All lines from the one with "left eye: (667, 113)" through the last line of the data below should be copied exactly; please add nothing.

=======

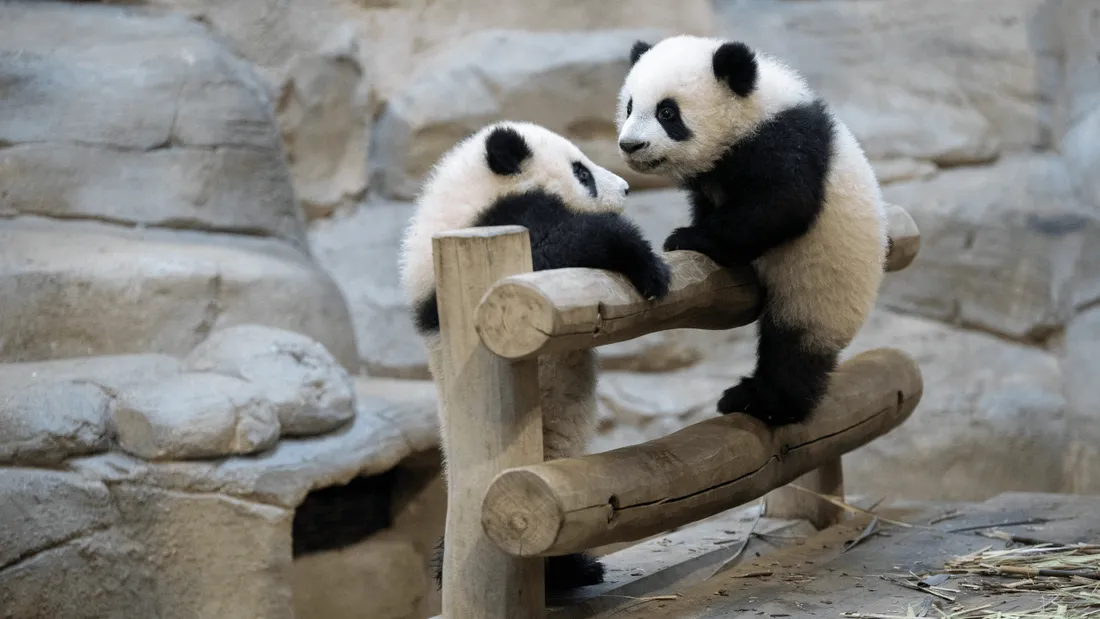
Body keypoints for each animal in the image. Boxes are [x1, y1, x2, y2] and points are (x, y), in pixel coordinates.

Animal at [398, 120, 672, 593]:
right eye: (581, 172)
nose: (624, 189)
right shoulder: (495, 226)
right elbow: (547, 255)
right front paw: (643, 259)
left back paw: (573, 571)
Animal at [614, 35, 889, 429]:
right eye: (630, 107)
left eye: (667, 113)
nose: (631, 145)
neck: (750, 113)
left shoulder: (782, 141)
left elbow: (783, 204)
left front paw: (689, 238)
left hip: (821, 284)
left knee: (793, 349)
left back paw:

=======

- **EXERCISE SOLUTION**:
left eye: (667, 113)
nose: (631, 145)
neck: (750, 113)
left shoulder: (782, 141)
left elbow: (783, 204)
left front paw: (689, 238)
left hip: (821, 284)
left knee: (793, 349)
left back paw:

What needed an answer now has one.